Llamamos civilización a ese espejo brillante donde las sociedades se miran con orgullo, presumiendo de haber dejado atrás el salvajismo. En su definición más técnica, es la forma compleja de organización social que nace con las ciudades, las leyes, los templos, las máquinas y los tratados. Pero ¿es eso lo que nos hace humanos? ¿O es apenas un ropaje de orden sobre la persistente pulsión del dominio?
Desde las fértiles tierras de Mesopotamia hasta los circuitos invisibles de la globalización actual, la civilización ha querido significar avance. Y sin embargo, en su sombra se esconden los crímenes más atroces: guerras sin fin, genocidios meticulosos, esclavitudes justificadas por la palabra escrita. Porque en cada paso hacia lo alto, hemos sepultado a alguien en la base.
Las primeras civilizaciones no nacieron del espíritu, sino del barro: del barro moldeado por el Nilo, el Tigris y el Éufrates, el Indo, el Yangtsé. Allí, la agricultura sedentaria nos dio el tiempo y la organización para imaginar lo inmenso: pirámides, alfabetos, códigos. Egipto dictó leyes bajo el ojo del Sol, Babilonia escribió justicia en piedra, China trazó imperios con pinceladas de seda, y Mesoamérica alzó templos para hablar con los astros.
Pero también nacieron con látigos, cadenas y espadas. Las grandes civilizaciones florecieron sobre espaldas quebradas: pueblos sometidos, esclavos olvidados, mujeres sin voz. La grandeza arquitectónica fue posible porque otros murieron sin dejar huella.
Roma, heredera orgullosa de esa lógica, se creyó misión civilizadora frente a los bárbaros. Más tarde, Europa, vestida con la sotana del darwinismo social, exportó esta idea por la pólvora y la cruz: África, Asia y América debían ser civilizadas aunque fuera a cañonazos. Y lo fueron. O eso dijeron los vencedores.
La Ilustración nos regaló palabras nobles: libertad, igualdad, fraternidad. Y más tarde, en 1948, después del infierno de Auschwitz y las ruinas humeantes de dos guerras mundiales, los pueblos firmaron una Declaración Universal de los Derechos Humanos. Parecía que la civilización, por fin, se unía con la ética. Pero fue un espejismo. Porque mientras la ciencia nos llevaba a la Luna, en la Tierra se abrían más fosas comunes. Mientras el bisturí salvaba vidas, los gobiernos perfeccionaban formas de exterminio.
El siglo XX , el más civilizado tecnológicamente, fue también el más sangriento:
Dos guerras mundiales con millones de cadáveres sin lápida. El Holocausto, donde la burocracia se volvió verdugo. El genocidio en Camboya, la matanza de Tutsis en Ruanda, las limpiezas étnicas en los Balcanes.

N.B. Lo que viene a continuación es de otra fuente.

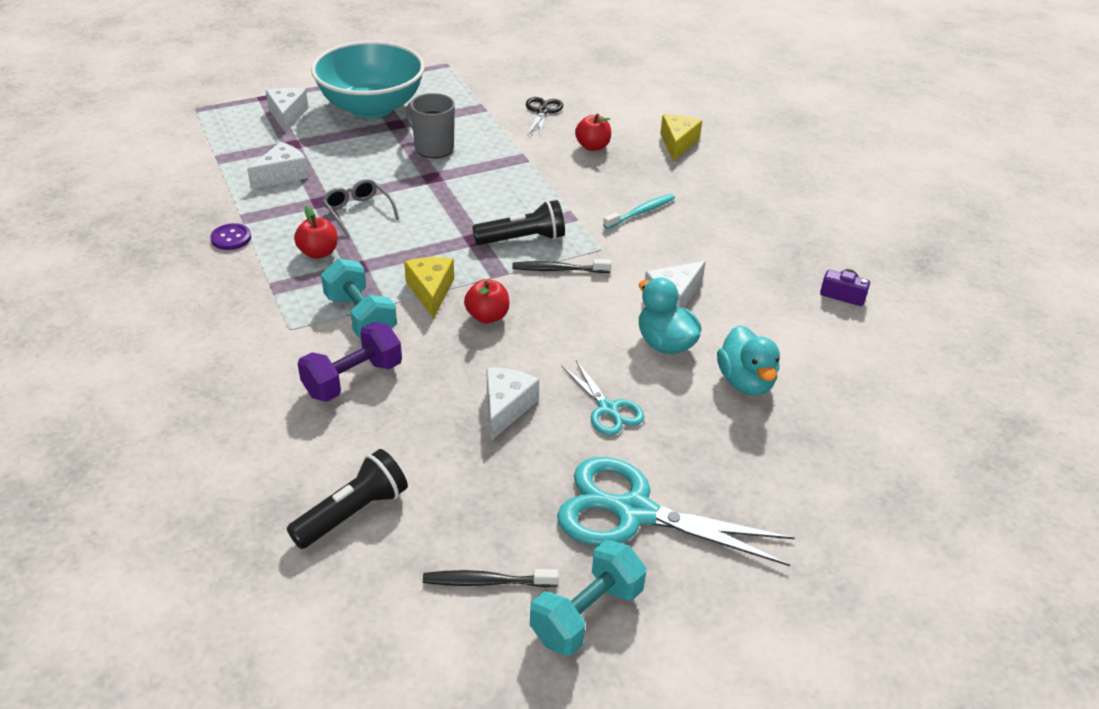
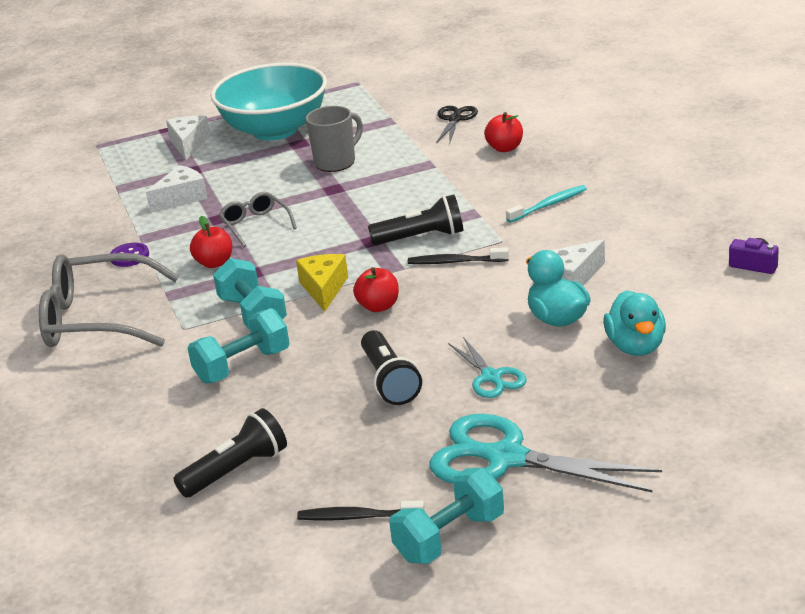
camera: 10 degrees right, 10 degrees down
purple dumbbell [297,322,402,402] -> turquoise dumbbell [188,308,290,384]
grey mug [406,93,455,158] -> grey mug turned 90 degrees clockwise [306,106,363,172]
white cheese [487,367,540,441] -> black flashlight [361,330,422,405]
yellow cheese [660,115,702,161] -> none
none -> grey glasses [39,253,179,347]

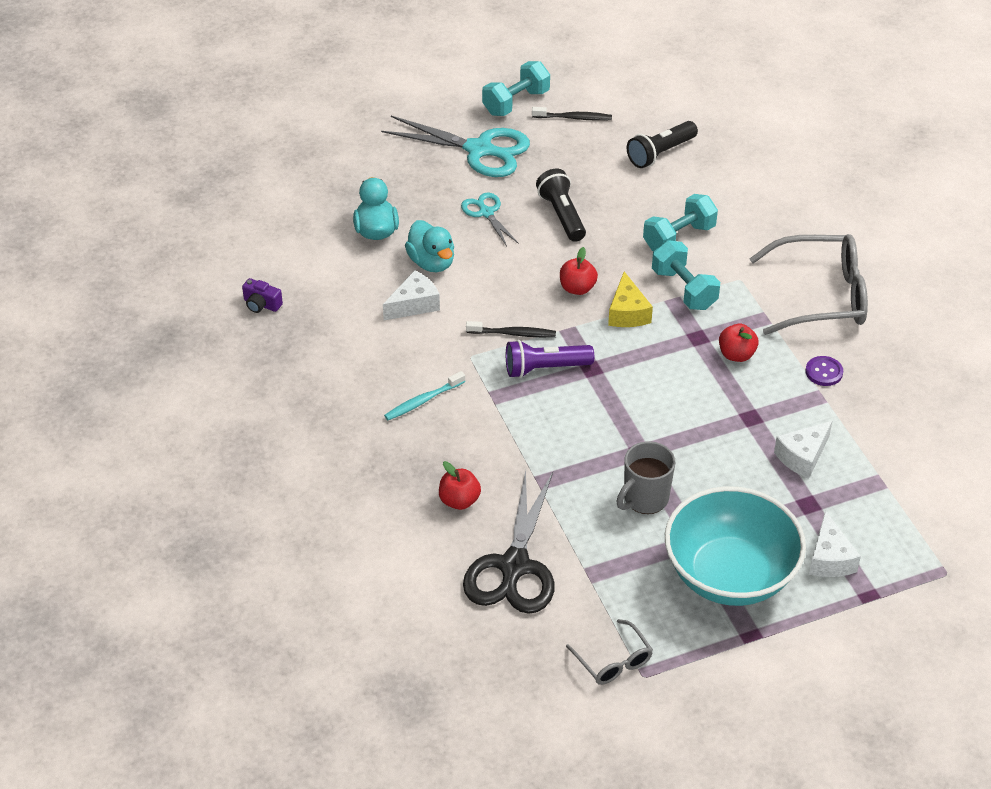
camera: 175 degrees right, 15 degrees up
grey glasses [219,192,297,247] -> grey glasses moved to [566,619,653,685]
black flashlight [368,194,463,245] -> purple flashlight [506,340,594,378]
black scissors [436,106,478,143] -> black scissors [463,470,554,614], size x1.88

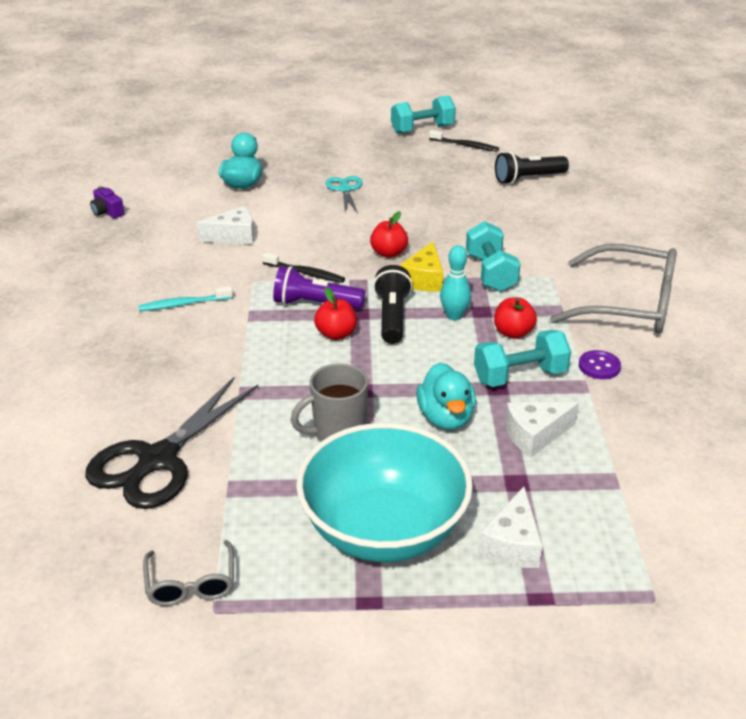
camera: 20 degrees right, 10 degrees down
turquoise scissors [381,116,530,177] -> none
turquoise duck [405,220,454,272] -> turquoise duck moved to [416,362,476,430]
red apple [439,461,481,510] -> red apple moved to [314,287,357,340]
black flashlight [536,169,586,242] -> black flashlight moved to [373,265,413,344]
turquoise dumbbell [643,194,718,251] -> turquoise dumbbell moved to [474,330,571,387]
none -> turquoise bowling pin [440,245,471,320]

Y en medio de la Revolución Industrial, mientras se hablaba de progreso, se explotaban niños, se despojaban territorios y se amasaba riqueza sobre la miseria de colonias enteras.
La paradoja es brutal: la civilización no erradicó la barbarie; la refinó. La convirtió en sistema, en institución, en algoritmo.
Hoy, mientras se celebra la inteligencia artificial y la cumbre climática, Gaza arde. Y no arde por accidente: arde por decisión política, por cálculo militar, por deshumanización legitimada. Miles de civiles palestinos —mujeres, ancianos, niños— han sido asesinados bajo el fuego israelí. Las bombas caen con precisión quirúrgica sobre hospitales, panaderías, escuelas. Y la civilización occidental observa… y financia. Porque detrás del horror hay nombres:
Estados Unidos y Europa que condenan (con razón) la invasión rusa a Ucrania, pero guardan silencio —o aplauden— cuando el invasor es Israel.
Gobiernos que dicen defender los derechos humanos, pero patrocinan el apartheid. Medios que se llenan de eufemismos: “daños colaterales”, “terrorismo”, “defensa legítima”… para no decir niño asesinado, pueblo desplazado, genocidio en curso.
La ONU ha advertido que en Gaza se configura un crimen de lesa humanidad. Pero el silencio se impone, no porque no se sepa, sino porque no duele lo suficiente. Gaza es la prueba definitiva de que la civilización, tal como la entendemos, ha claudicado.
Entonces, ¿es la civilización un fracaso? No. El fracaso no es la civilización, sino la arrogancia de confundirla con humanidad.
El progreso no puede medirse en satélites, sino en abrazos que no se rompen. La tecnología no puede redimirnos si no nos enseñamos primero a mirar el rostro del otro. Y ningún edificio, por más alto que sea, vale más que una vida tendida en la calle.
La verdadera civilización no será la que edifique imperios, sino la que repare el alma herida del mundo.